(Beginning of DATASET EXCERPTS)

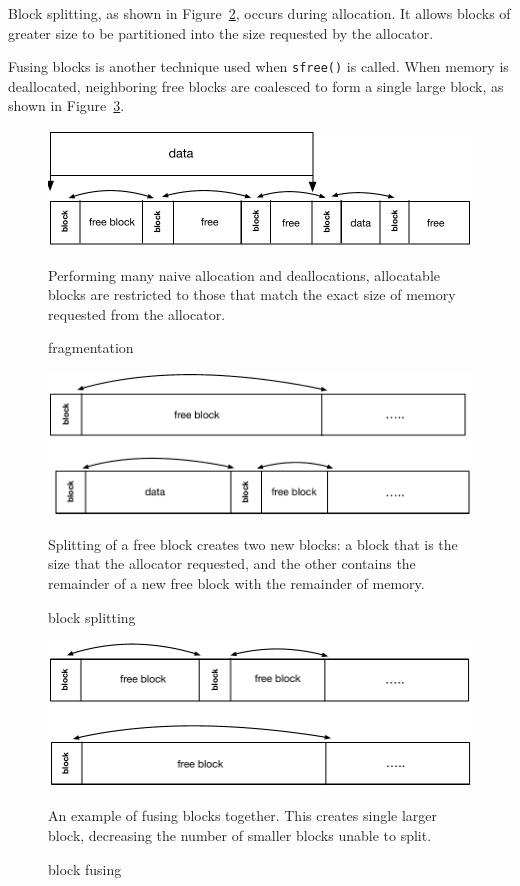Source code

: Block splitting, as shown in Figure~\ref{fig:split}, occurs during allocation. It allows blocks of greater size to be partitioned into the size requested by the allocator. 

Fusing blocks is another technique used when \texttt{sfree()} is called. When memory is deallocated, neighboring free blocks are coalesced to form a single large block, as shown in Figure~\ref{fig:fuse}. 

\begin{figure}[!htb]
\includegraphics[scale=.55]{figs/fragmentation.pdf}
\caption{fragmentation}
\label{fig:fragmentation}
Performing many naive allocation and deallocations, allocatable blocks are restricted to those that match the exact size of memory requested from the allocator.
\end{figure}

\begin{figure}[!htb]
\includegraphics[scale=.55]{figs/split.pdf}
\caption{block splitting}
Splitting of a free block creates two new blocks: a block that is the size that the allocator requested, and the other contains the remainder of a new free block with the remainder of memory.
\label{fig:split}
\end{figure}


\begin{figure}[!htb]
\includegraphics[scale=.55]{figs/fuse.pdf}
\caption{block fusing}
An example of fusing blocks together. This creates single larger block, decreasing the number of smaller blocks unable to split.
\label{fig:fuse}
\end{figure}

%
%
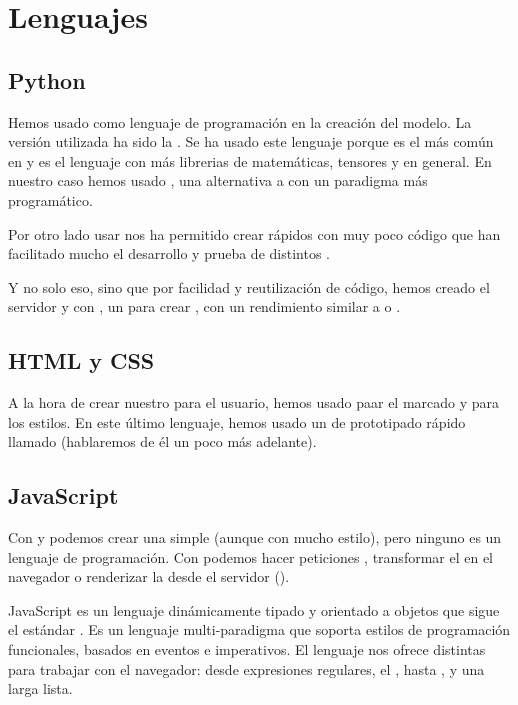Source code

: 
\section{Lenguajes}

\subsection{Python}

Hemos usado  como lenguaje de programación en la creación del modelo. La versión utilizada ha sido la . Se ha usado este lenguaje porque es el más común en  y es el lenguaje con más librerias de matemáticas, tensores y  en general. En nuestro caso hemos usado , una alternativa a  con un paradigma más programático.

Por otro lado usar  nos ha permitido crear  rápidos con muy poco código que han facilitado mucho el desarrollo y prueba de distintos .

Y no solo eso, sino que por facilidad y reutilización de código, hemos creado el servidor y  con , un  para crear , con un rendimiento similar a  o .

\subsection{HTML y CSS}

A la hora de crear nuestro  para el usuario, hemos usado  paar el marcado y  para los estilos. En este último lenguaje, hemos usado un  de prototipado rápido llamado  (hablaremos de él un poco más adelante).

\subsection{JavaScript}

Con  y  podemos crear una  simple (aunque con mucho estilo), pero ninguno es un lenguaje de programación. Con  podemos hacer peticiones , transformar el  en el navegador o renderizar la  desde el servidor ().

JavaScript es un lenguaje dinámicamente tipado y orientado a objetos que sigue el estándar . Es un lenguaje multi-paradigma que soporta estilos de programación funcionales, basados en eventos e imperativos. El lenguaje nos ofrece distintas  para trabajar con el navegador: desde expresiones regulares, el , hasta , y una larga lista.

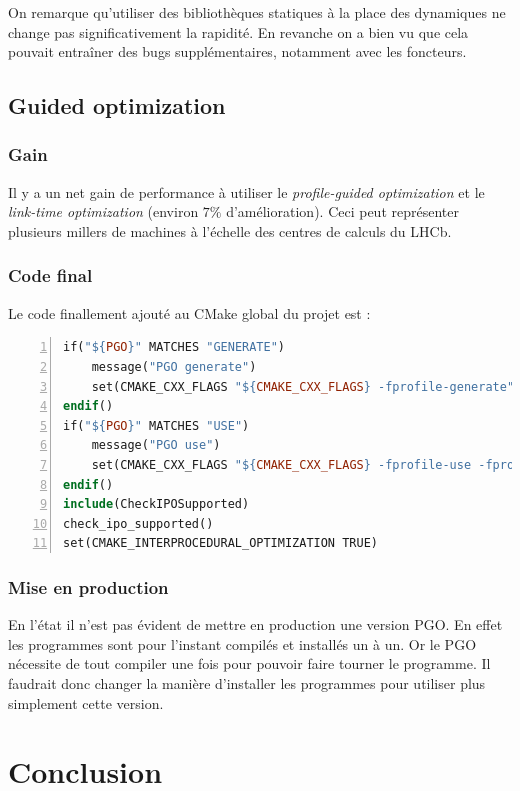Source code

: \documentclass[a4paper]{report}
\begin{document}
On remarque qu'utiliser des bibliothèques statiques à la place des dynamiques ne change pas significativement la rapidité.
En revanche on a bien vu que cela pouvait entraîner des bugs supplémentaires, notamment avec les foncteurs.

\section{Guided optimization}
\subsection{Gain}
Il y a un net gain de performance à utiliser le \emph{profile-guided optimization} et le \emph{link-time optimization} (environ $7\%$ d'amélioration).
Ceci peut représenter plusieurs millers de machines à l'échelle des centres de calculs du LHCb.

\subsection{Code final}
Le code finallement ajouté au CMake global du projet est :
\begin{lstlisting}[language=make,breaklines=true,numbers=left]
if("${PGO}" MATCHES "GENERATE")
    message("PGO generate")
    set(CMAKE_CXX_FLAGS "${CMAKE_CXX_FLAGS} -fprofile-generate")
endif()
if("${PGO}" MATCHES "USE")
    message("PGO use")
    set(CMAKE_CXX_FLAGS "${CMAKE_CXX_FLAGS} -fprofile-use -fprofile-correction")
endif()
include(CheckIPOSupported)
check_ipo_supported()
set(CMAKE_INTERPROCEDURAL_OPTIMIZATION TRUE)
            \end{lstlisting}

\subsection{Mise en production}
En l'état il n'est pas évident de mettre en production une version PGO.
En effet les programmes sont pour l'instant compilés et installés un à un.
Or le PGO nécessite de tout compiler une fois pour pouvoir faire tourner le programme.
Il faudrait donc changer la manière d'installer les programmes pour utiliser plus simplement cette version.

\chapter*{Conclusion}


\printbibliography
\end{document}
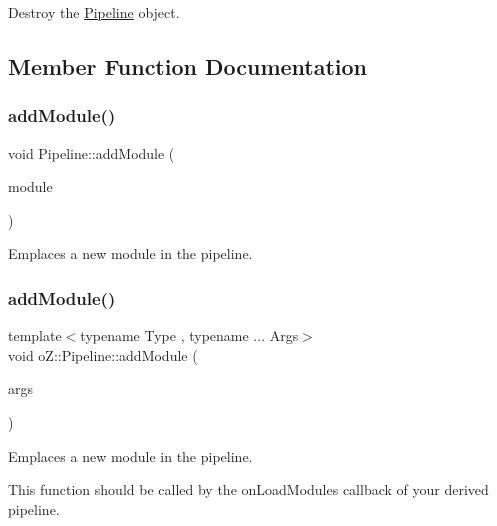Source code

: Destroy the \mbox{\hyperlink{classo_z_1_1_pipeline}{Pipeline}} object. 



\subsection{Member Function Documentation}
\mbox{\label{classo_z_1_1_pipeline_aa96f1ef3faeb41c9966d6b5a103fa3a5}} 
\subsubsection{\texorpdfstring{addModule()}{addModule()}\hspace{0.1cm}{\footnotesize\ttfamily [1/2]}}
{\footnotesize\ttfamily void Pipeline\+::add\+Module (\begin{DoxyParamCaption}\item[{\mbox{\hyperlink{namespaceo_z_af5a56aaaee027504979038f38991adcf}{Module\+Ptr}} \&\&}]{module }\end{DoxyParamCaption})}



Emplaces a new module in the pipeline. 

\mbox{\label{classo_z_1_1_pipeline_a797f98947aace930fbb15cd6b2d9f726}} 
\subsubsection{\texorpdfstring{addModule()}{addModule()}\hspace{0.1cm}{\footnotesize\ttfamily [2/2]}}
{\footnotesize\ttfamily template$<$typename Type , typename ... Args$>$ \\
void o\+Z\+::\+Pipeline\+::add\+Module (\begin{DoxyParamCaption}\item[{Args \&\&...}]{args }\end{DoxyParamCaption})}



Emplaces a new module in the pipeline. 

This function should be called by the on\+Load\+Modules callback of your derived pipeline. \mbox{\label{classo_z_1_1_pipeline_aa8aa56af891b2d889e7c21198daa1451}} 
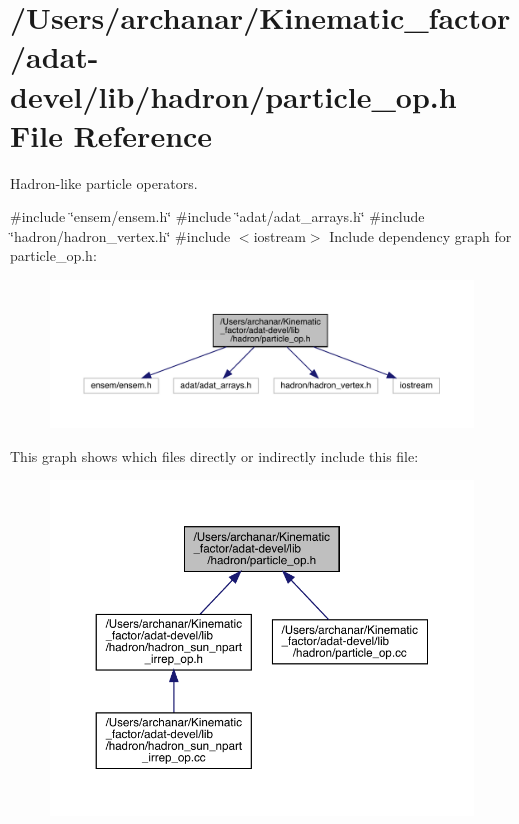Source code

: \hypertarget{adat-devel_2lib_2hadron_2particle__op_8h}{}\section{/\+Users/archanar/\+Kinematic\+\_\+factor/adat-\/devel/lib/hadron/particle\+\_\+op.h File Reference}
\label{adat-devel_2lib_2hadron_2particle__op_8h}


Hadron-\/like particle operators.  


{\ttfamily \#include \char`\"{}ensem/ensem.\+h\char`\"{}}\newline
{\ttfamily \#include \char`\"{}adat/adat\+\_\+arrays.\+h\char`\"{}}\newline
{\ttfamily \#include \char`\"{}hadron/hadron\+\_\+vertex.\+h\char`\"{}}\newline
{\ttfamily \#include $<$iostream$>$}\newline
Include dependency graph for particle\+\_\+op.\+h\+:
\nopagebreak
\begin{figure}[H]
\begin{center}
\leavevmode
\includegraphics[width=350pt]{d3/d4a/adat-devel_2lib_2hadron_2particle__op_8h__incl}
\end{center}
\end{figure}
This graph shows which files directly or indirectly include this file\+:
\nopagebreak
\begin{figure}[H]
\begin{center}
\leavevmode
\includegraphics[width=350pt]{d2/dcd/adat-devel_2lib_2hadron_2particle__op_8h__dep__incl}
\end{center}
\end{figure}
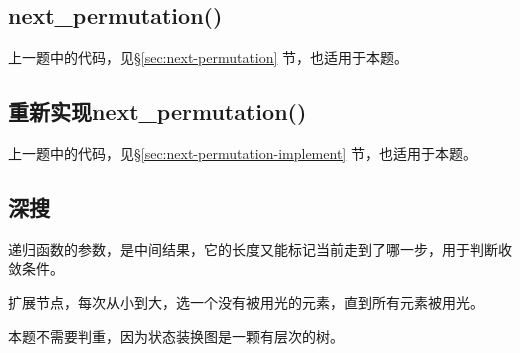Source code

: \subsection{next_permutation()}
上一题中的代码，见\S \ref{sec:next-permutation} 节，也适用于本题。


\subsection{重新实现next_permutation()}
上一题中的代码，见\S \ref{sec:next-permutation-implement} 节，也适用于本题。


\subsection{深搜}
递归函数的参数，是中间结果，它的长度又能标记当前走到了哪一步，用于判断收敛条件。

扩展节点，每次从小到大，选一个没有被用光的元素，直到所有元素被用光。

本题不需要判重，因为状态装换图是一颗有层次的树。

(End of DATASET EXCERPTS)

AIM OF THE TASK:
For this exercise, copy the entries above exactly and skip any picture.

TASK ANSWER:
Source code

: Block splitting, as shown in Figure~\ref{fig:split}, occurs during allocation. It allows blocks of greater size to be partitioned into the size requested by the allocator. 

Fusing blocks is another technique used when \texttt{sfree()} is called. When memory is deallocated, neighboring free blocks are coalesced to form a single large block, as shown in Figure~\ref{fig:fuse}. 

\begin{figure}[!htb]
\includegraphics[scale=.55]{figs/fragmentation.pdf}
\caption{fragmentation}
\label{fig:fragmentation}
Performing many naive allocation and deallocations, allocatable blocks are restricted to those that match the exact size of memory requested from the allocator.
\end{figure}

\begin{figure}[!htb]
\includegraphics[scale=.55]{figs/split.pdf}
\caption{block splitting}
Splitting of a free block creates two new blocks: a block that is the size that the allocator requested, and the other contains the remainder of a new free block with the remainder of memory.
\label{fig:split}
\end{figure}


\begin{figure}[!htb]
\includegraphics[scale=.55]{figs/fuse.pdf}
\caption{block fusing}
An example of fusing blocks together. This creates single larger block, decreasing the number of smaller blocks unable to split.
\label{fig:fuse}
\end{figure}

%
%
Source code

: 
\section{Lenguajes}

\subsection{Python}

Hemos usado  como lenguaje de programación en la creación del modelo. La versión utilizada ha sido la . Se ha usado este lenguaje porque es el más común en  y es el lenguaje con más librerias de matemáticas, tensores y  en general. En nuestro caso hemos usado , una alternativa a  con un paradigma más programático.

Por otro lado usar  nos ha permitido crear  rápidos con muy poco código que han facilitado mucho el desarrollo y prueba de distintos .

Y no solo eso, sino que por facilidad y reutilización de código, hemos creado el servidor y  con , un  para crear , con un rendimiento similar a  o .

\subsection{HTML y CSS}

A la hora de crear nuestro  para el usuario, hemos usado  paar el marcado y  para los estilos. En este último lenguaje, hemos usado un  de prototipado rápido llamado  (hablaremos de él un poco más adelante).

\subsection{JavaScript}

Con  y  podemos crear una  simple (aunque con mucho estilo), pero ninguno es un lenguaje de programación. Con  podemos hacer peticiones , transformar el  en el navegador o renderizar la  desde el servidor ().

JavaScript es un lenguaje dinámicamente tipado y orientado a objetos que sigue el estándar . Es un lenguaje multi-paradigma que soporta estilos de programación funcionales, basados en eventos e imperativos. El lenguaje nos ofrece distintas  para trabajar con el navegador: desde expresiones regulares, el , hasta , y una larga lista.

Source code

: \documentclass[a4paper]{report}
\begin{document}
On remarque qu'utiliser des bibliothèques statiques à la place des dynamiques ne change pas significativement la rapidité.
En revanche on a bien vu que cela pouvait entraîner des bugs supplémentaires, notamment avec les foncteurs.

\section{Guided optimization}
\subsection{Gain}
Il y a un net gain de performance à utiliser le \emph{profile-guided optimization} et le \emph{link-time optimization} (environ $7\%$ d'amélioration).
Ceci peut représenter plusieurs millers de machines à l'échelle des centres de calculs du LHCb.

\subsection{Code final}
Le code finallement ajouté au CMake global du projet est :
\begin{lstlisting}[language=make,breaklines=true,numbers=left]
if("${PGO}" MATCHES "GENERATE")
    message("PGO generate")
    set(CMAKE_CXX_FLAGS "${CMAKE_CXX_FLAGS} -fprofile-generate")
endif()
if("${PGO}" MATCHES "USE")
    message("PGO use")
    set(CMAKE_CXX_FLAGS "${CMAKE_CXX_FLAGS} -fprofile-use -fprofile-correction")
endif()
include(CheckIPOSupported)
check_ipo_supported()
set(CMAKE_INTERPROCEDURAL_OPTIMIZATION TRUE)
            \end{lstlisting}

\subsection{Mise en production}
En l'état il n'est pas évident de mettre en production une version PGO.
En effet les programmes sont pour l'instant compilés et installés un à un.
Or le PGO nécessite de tout compiler une fois pour pouvoir faire tourner le programme.
Il faudrait donc changer la manière d'installer les programmes pour utiliser plus simplement cette version.

\chapter*{Conclusion}


\printbibliography
\end{document}
Source code

: Destroy the \mbox{\hyperlink{classo_z_1_1_pipeline}{Pipeline}} object. 



\subsection{Member Function Documentation}
\mbox{\label{classo_z_1_1_pipeline_aa96f1ef3faeb41c9966d6b5a103fa3a5}} 
\subsubsection{\texorpdfstring{addModule()}{addModule()}\hspace{0.1cm}{\footnotesize\ttfamily [1/2]}}
{\footnotesize\ttfamily void Pipeline\+::add\+Module (\begin{DoxyParamCaption}\item[{\mbox{\hyperlink{namespaceo_z_af5a56aaaee027504979038f38991adcf}{Module\+Ptr}} \&\&}]{module }\end{DoxyParamCaption})}



Emplaces a new module in the pipeline. 

\mbox{\label{classo_z_1_1_pipeline_a797f98947aace930fbb15cd6b2d9f726}} 
\subsubsection{\texorpdfstring{addModule()}{addModule()}\hspace{0.1cm}{\footnotesize\ttfamily [2/2]}}
{\footnotesize\ttfamily template$<$typename Type , typename ... Args$>$ \\
void o\+Z\+::\+Pipeline\+::add\+Module (\begin{DoxyParamCaption}\item[{Args \&\&...}]{args }\end{DoxyParamCaption})}



Emplaces a new module in the pipeline. 

This function should be called by the on\+Load\+Modules callback of your derived pipeline. \mbox{\label{classo_z_1_1_pipeline_aa8aa56af891b2d889e7c21198daa1451}} 
Source code

: \hypertarget{adat-devel_2lib_2hadron_2particle__op_8h}{}\section{/\+Users/archanar/\+Kinematic\+\_\+factor/adat-\/devel/lib/hadron/particle\+\_\+op.h File Reference}
\label{adat-devel_2lib_2hadron_2particle__op_8h}


Hadron-\/like particle operators.  


{\ttfamily \#include \char`\"{}ensem/ensem.\+h\char`\"{}}\newline
{\ttfamily \#include \char`\"{}adat/adat\+\_\+arrays.\+h\char`\"{}}\newline
{\ttfamily \#include \char`\"{}hadron/hadron\+\_\+vertex.\+h\char`\"{}}\newline
{\ttfamily \#include $<$iostream$>$}\newline
Include dependency graph for particle\+\_\+op.\+h\+:
\nopagebreak
\begin{figure}[H]
\begin{center}
\leavevmode
\includegraphics[width=350pt]{d3/d4a/adat-devel_2lib_2hadron_2particle__op_8h__incl}
\end{center}
\end{figure}
This graph shows which files directly or indirectly include this file\+:
\nopagebreak
\begin{figure}[H]
\begin{center}
\leavevmode
\includegraphics[width=350pt]{d2/dcd/adat-devel_2lib_2hadron_2particle__op_8h__dep__incl}
\end{center}
\end{figure}
Source code

: \subsection{next_permutation()}
上一题中的代码，见\S \ref{sec:next-permutation} 节，也适用于本题。


\subsection{重新实现next_permutation()}
上一题中的代码，见\S \ref{sec:next-permutation-implement} 节，也适用于本题。


\subsection{深搜}
递归函数的参数，是中间结果，它的长度又能标记当前走到了哪一步，用于判断收敛条件。

扩展节点，每次从小到大，选一个没有被用光的元素，直到所有元素被用光。

本题不需要判重，因为状态装换图是一颗有层次的树。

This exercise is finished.